The novel's structure is also determined in part by its legendary form. Siddhartha is clearly regarded as a "saintly" figure. His reunification with the All at the end of the book corresponds to the miraculous union with God in Christian legends. As in Christian canonization trials, his saintliness is attested by witnesses — Vasudeva, Kamala, and Govinda — all of whom recognize in his face the aspect of godliness and repose.
Symbols
Often in literature, from Heraclitus to Thomas Wolfe, rivers are used as a symbol for timelessness. In Hesse's case this symbol of simultaneity is expanded to include the realm in which all polarity ceases: totality. It is a realm of pure existence in which all things coexist in harmony.

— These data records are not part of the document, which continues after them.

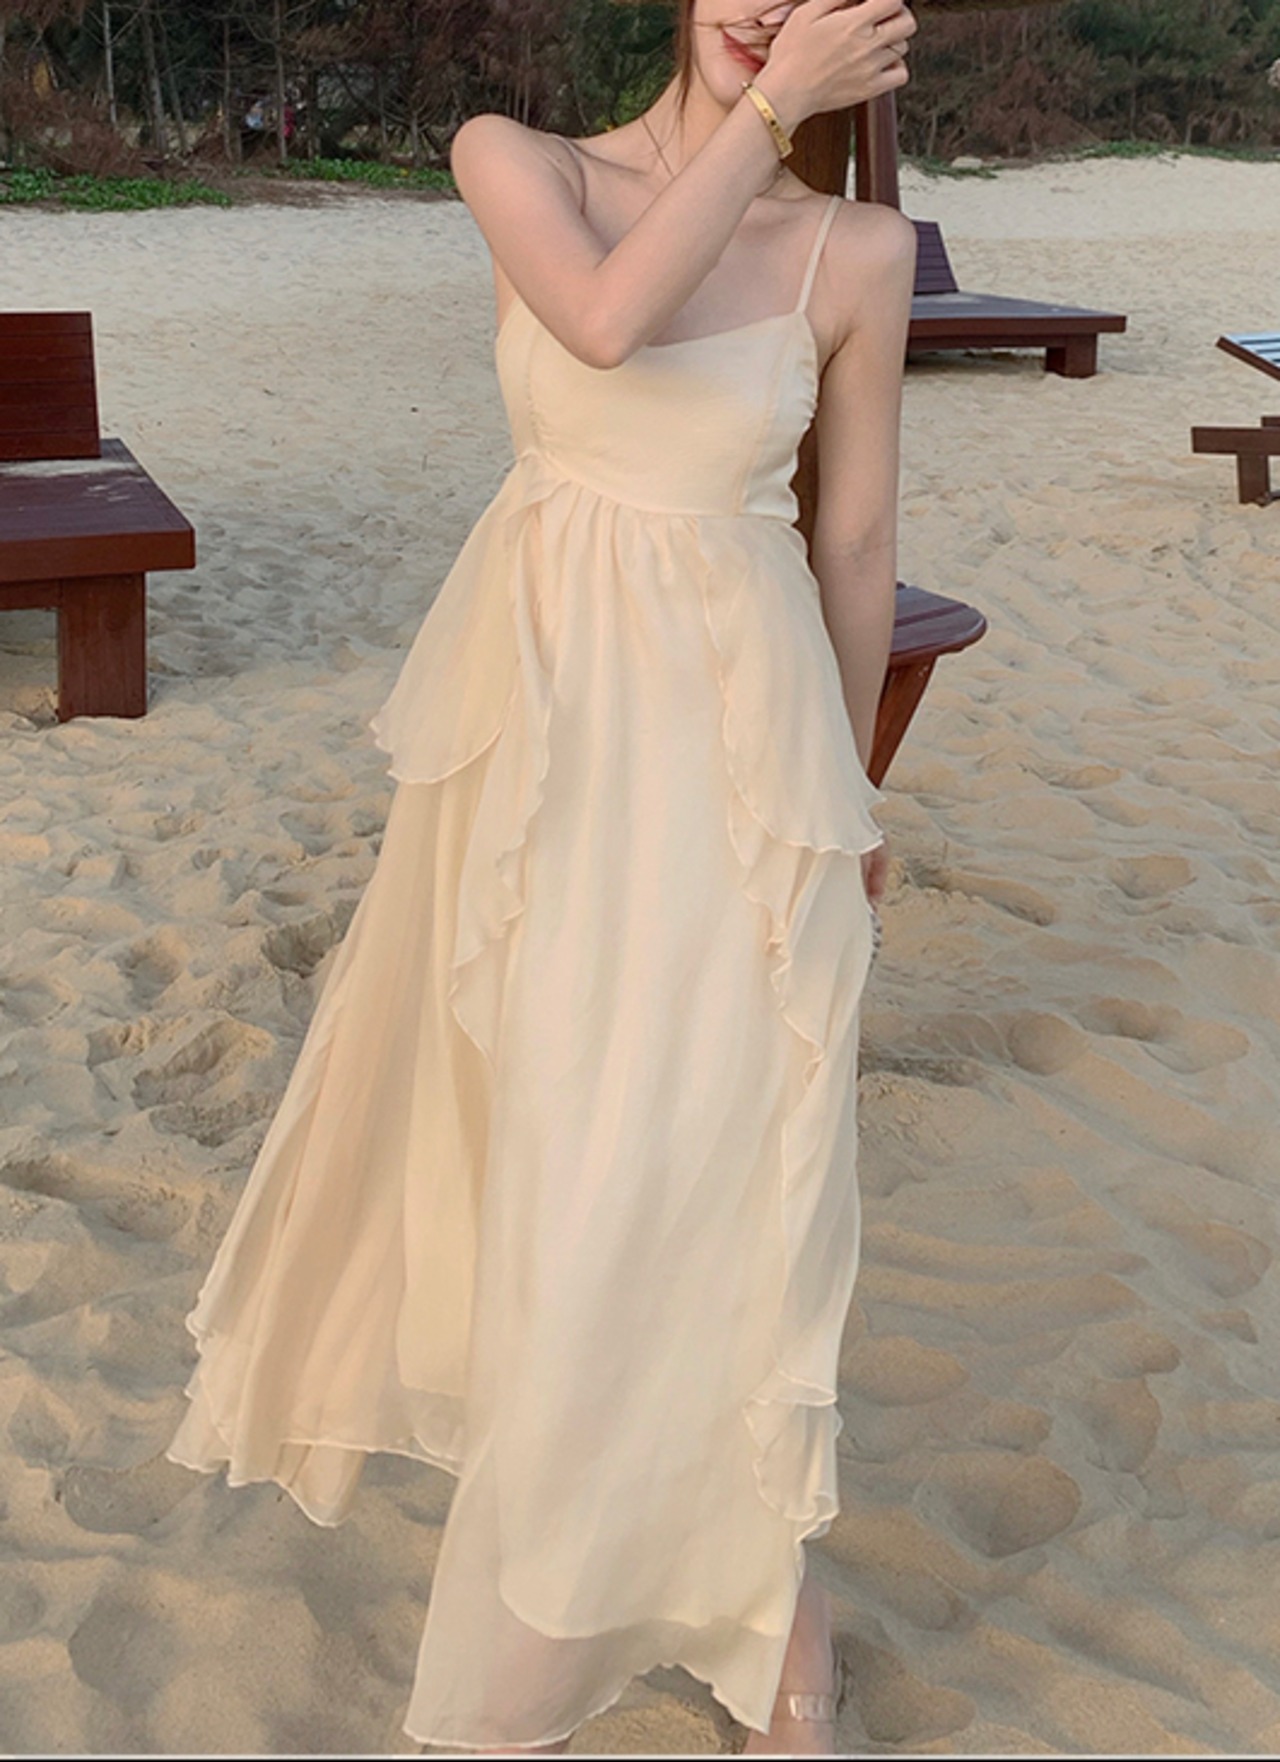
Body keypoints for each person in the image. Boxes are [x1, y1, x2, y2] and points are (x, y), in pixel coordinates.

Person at [164, 0, 918, 1753]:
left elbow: (857, 538)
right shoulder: (520, 164)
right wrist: (774, 116)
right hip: (548, 761)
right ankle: (639, 1614)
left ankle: (772, 1609)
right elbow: (603, 321)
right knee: (567, 1175)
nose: (763, 12)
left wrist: (852, 794)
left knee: (722, 1189)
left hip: (744, 766)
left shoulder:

Siddhartha expresses this idea of fluidity: "of every truth it can be said that the opposite is just as true." Siddhartha, as ferryman, helps people to cross the water which separates the city, the outer world of extroversion, superficial excitement, and wild pleasures, from the introverted, lonely, and ascetic world of forests and mountains. Siddhartha has himself crossed that river twice in the course of his search, and he has managed to reconcile those two worlds. The river with the city on one side and the forest on the other is a projection of Siddhartha's inner development onto the realm of space. In this way, the geography of the book becomes the landscape of the soul. In the final vision of the book, Hesse renders Siddhartha's fulfillment visually by reversing this process. As Govinda looks into Siddhartha's face at the end, what he perceives is no longer the landscape of the soul but rather the soul as landscape. Siddhartha has learned the lesson of the river so well that his entire being now reflects the totality and simultaneity that the river symbolizes. Govinda "no longer saw the face of his friend Siddhartha. Instead he saw other faces, many faces, a long series, a continuous stream of faces — hundreds, thousands, which all came and disappeared and yet all seemed to be there at the same time, which all continually changed and renewed themselves and which were yet all Siddhartha."